The problem: Further down are entries; set down exactly and only the lines from the one with "North America" up to and including the one with "We Cover Thousands of Cities", dropping each picture.

[Extracted page text data]
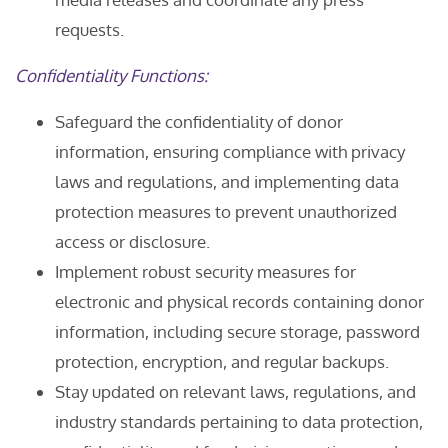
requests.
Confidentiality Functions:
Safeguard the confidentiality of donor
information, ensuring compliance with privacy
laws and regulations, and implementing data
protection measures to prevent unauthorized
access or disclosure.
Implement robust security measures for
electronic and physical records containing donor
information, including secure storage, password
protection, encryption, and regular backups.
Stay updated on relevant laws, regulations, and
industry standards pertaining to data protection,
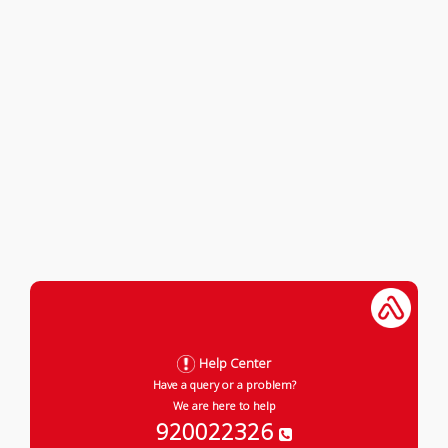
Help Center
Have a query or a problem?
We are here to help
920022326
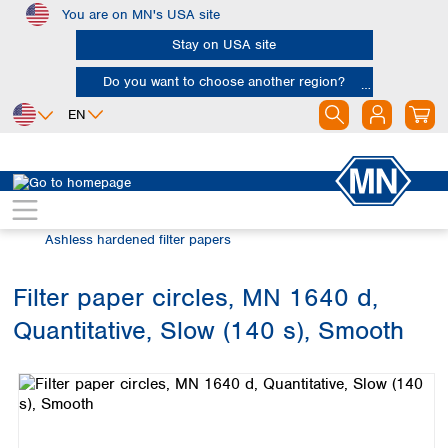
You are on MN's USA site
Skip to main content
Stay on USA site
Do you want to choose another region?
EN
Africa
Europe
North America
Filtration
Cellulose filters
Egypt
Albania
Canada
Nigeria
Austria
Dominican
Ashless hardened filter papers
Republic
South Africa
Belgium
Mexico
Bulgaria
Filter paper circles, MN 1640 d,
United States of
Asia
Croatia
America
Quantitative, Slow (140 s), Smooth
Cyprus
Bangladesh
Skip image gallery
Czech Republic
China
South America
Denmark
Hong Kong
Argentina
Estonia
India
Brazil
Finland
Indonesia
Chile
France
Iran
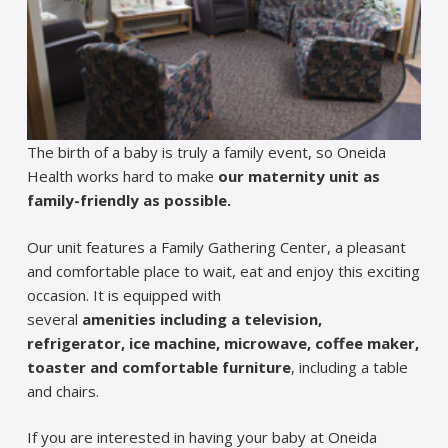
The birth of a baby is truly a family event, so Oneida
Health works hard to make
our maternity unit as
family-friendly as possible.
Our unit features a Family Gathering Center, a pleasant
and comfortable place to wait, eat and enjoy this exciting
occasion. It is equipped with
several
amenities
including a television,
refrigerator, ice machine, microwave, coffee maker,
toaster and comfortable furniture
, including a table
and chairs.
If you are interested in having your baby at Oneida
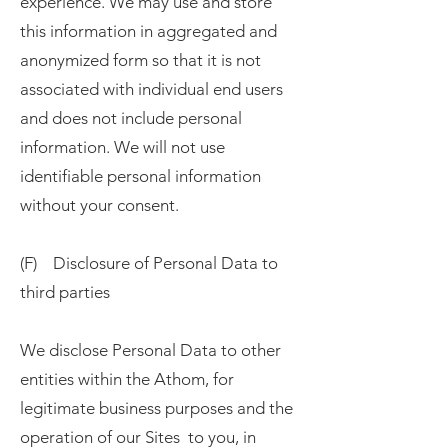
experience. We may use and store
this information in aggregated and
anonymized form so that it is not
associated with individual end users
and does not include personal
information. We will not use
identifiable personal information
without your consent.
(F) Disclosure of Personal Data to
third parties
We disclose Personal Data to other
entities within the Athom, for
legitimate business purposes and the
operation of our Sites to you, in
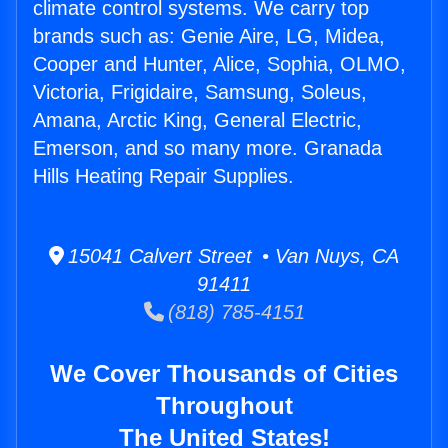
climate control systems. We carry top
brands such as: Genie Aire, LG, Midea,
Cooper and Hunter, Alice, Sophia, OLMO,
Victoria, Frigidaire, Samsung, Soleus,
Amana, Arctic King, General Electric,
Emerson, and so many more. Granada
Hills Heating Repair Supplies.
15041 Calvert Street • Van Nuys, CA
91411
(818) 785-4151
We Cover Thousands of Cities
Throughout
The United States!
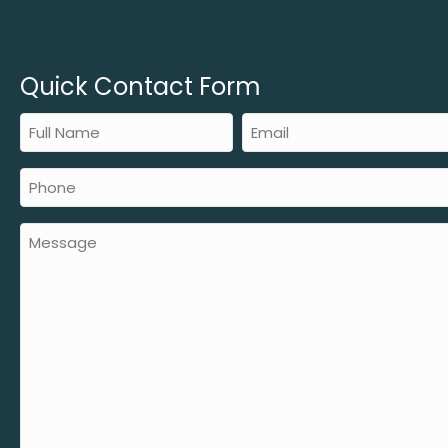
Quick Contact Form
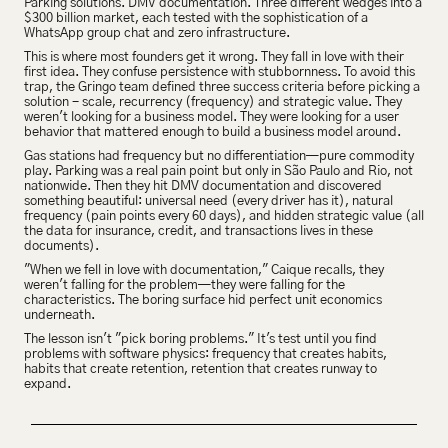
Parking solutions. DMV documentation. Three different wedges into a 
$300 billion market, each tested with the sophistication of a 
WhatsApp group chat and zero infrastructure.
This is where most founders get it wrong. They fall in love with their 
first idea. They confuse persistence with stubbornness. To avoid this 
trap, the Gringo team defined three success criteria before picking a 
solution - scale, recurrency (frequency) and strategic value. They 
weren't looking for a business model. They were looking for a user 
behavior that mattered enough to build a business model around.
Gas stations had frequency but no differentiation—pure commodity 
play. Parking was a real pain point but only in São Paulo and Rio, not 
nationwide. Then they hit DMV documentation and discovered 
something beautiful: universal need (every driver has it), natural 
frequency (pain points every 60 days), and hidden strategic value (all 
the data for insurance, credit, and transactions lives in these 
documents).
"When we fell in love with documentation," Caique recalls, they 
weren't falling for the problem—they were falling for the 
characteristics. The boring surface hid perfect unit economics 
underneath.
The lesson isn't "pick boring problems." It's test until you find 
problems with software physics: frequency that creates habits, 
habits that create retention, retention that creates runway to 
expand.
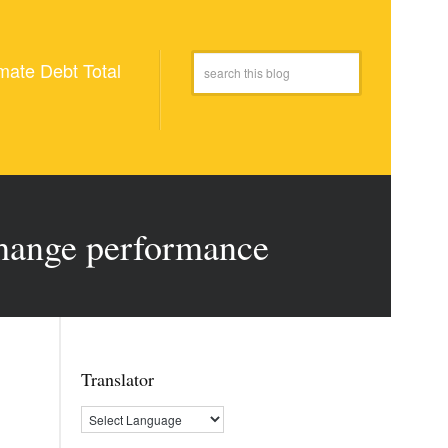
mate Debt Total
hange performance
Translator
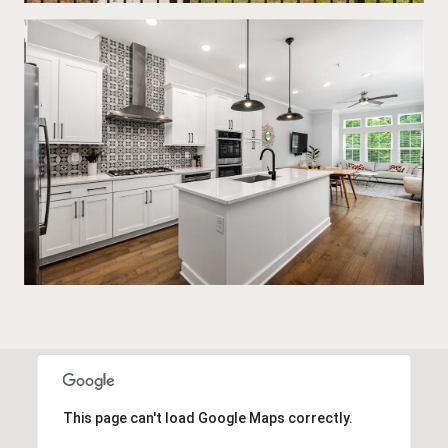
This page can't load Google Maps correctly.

---

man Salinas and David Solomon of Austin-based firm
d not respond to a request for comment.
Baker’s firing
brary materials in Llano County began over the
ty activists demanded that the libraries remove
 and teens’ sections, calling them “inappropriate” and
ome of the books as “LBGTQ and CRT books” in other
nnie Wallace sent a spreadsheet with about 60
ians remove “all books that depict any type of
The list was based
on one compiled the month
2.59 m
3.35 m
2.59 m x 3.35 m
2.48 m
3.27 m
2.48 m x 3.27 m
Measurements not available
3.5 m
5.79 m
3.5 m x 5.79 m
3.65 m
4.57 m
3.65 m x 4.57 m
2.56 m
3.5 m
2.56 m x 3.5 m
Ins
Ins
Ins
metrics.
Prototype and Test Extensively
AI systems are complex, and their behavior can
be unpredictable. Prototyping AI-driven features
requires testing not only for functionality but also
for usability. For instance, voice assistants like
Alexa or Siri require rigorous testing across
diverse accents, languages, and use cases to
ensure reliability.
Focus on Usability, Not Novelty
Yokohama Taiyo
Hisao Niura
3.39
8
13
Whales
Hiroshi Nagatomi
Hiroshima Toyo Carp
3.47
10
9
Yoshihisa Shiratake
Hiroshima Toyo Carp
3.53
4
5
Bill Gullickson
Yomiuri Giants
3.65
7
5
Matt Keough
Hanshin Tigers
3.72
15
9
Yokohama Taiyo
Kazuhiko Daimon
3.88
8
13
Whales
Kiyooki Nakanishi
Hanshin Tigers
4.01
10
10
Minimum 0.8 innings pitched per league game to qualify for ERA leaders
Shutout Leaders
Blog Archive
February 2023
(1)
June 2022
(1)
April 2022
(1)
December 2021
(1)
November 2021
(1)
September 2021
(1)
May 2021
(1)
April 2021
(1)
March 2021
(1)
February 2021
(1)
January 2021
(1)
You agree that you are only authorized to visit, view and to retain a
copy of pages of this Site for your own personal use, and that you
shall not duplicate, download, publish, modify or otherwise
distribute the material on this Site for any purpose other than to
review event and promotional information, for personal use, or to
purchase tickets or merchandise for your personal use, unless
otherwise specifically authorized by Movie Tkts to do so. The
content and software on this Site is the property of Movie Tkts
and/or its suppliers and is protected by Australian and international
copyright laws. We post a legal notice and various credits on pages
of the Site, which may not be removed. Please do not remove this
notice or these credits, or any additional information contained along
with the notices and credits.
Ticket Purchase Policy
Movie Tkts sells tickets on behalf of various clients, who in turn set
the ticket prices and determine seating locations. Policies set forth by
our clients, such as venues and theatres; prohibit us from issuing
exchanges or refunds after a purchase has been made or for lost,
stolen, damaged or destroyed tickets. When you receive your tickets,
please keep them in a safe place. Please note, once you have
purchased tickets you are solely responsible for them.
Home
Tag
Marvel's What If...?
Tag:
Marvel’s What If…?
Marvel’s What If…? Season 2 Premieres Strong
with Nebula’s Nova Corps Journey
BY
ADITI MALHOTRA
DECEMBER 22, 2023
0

Answer space:
North America
Filtration
Cellulose filters
Egypt
Albania
Canada
Nigeria
Austria
Dominican
Ashless hardened filter papers
Republic
South Africa
Belgium
Mexico
Bulgaria
Filter paper circles, MN 1640 d,
United States of
Asia
Croatia
America
Quantitative, Slow (140 s), Smooth
Cyprus
Bangladesh
Skip image gallery
Czech Republic
China
South America
Denmark
Hong Kong
Argentina
Estonia
India
Brazil
Finland
Indonesia
Chile
France
Iran
The birth of a baby is truly a family event, so Oneida
Health works hard to make
our maternity unit as
family-friendly as possible.
Our unit features a Family Gathering Center, a pleasant
and comfortable place to wait, eat and enjoy this exciting
occasion. It is equipped with
several
amenities
including a television,
refrigerator, ice machine, microwave, coffee maker,
toaster and comfortable furniture
, including a table
and chairs.
If you are interested in having your baby at Oneida
experience. We may use and store
this information in aggregated and
anonymized form so that it is not
associated with individual end users
and does not include personal
information. We will not use
identifiable personal information
without your consent.
(F) Disclosure of Personal Data to
third parties
We disclose Personal Data to other
entities within the Athom, for
legitimate business purposes and the
operation of our Sites to you, in
climate control systems. We carry top
brands such as: Genie Aire, LG, Midea,
Cooper and Hunter, Alice, Sophia, OLMO,
Victoria, Frigidaire, Samsung, Soleus,
Amana, Arctic King, General Electric,
Emerson, and so many more. Granada
Hills Heating Repair Supplies.
15041 Calvert Street • Van Nuys, CA
91411
(818) 785-4151
We Cover Thousands of Cities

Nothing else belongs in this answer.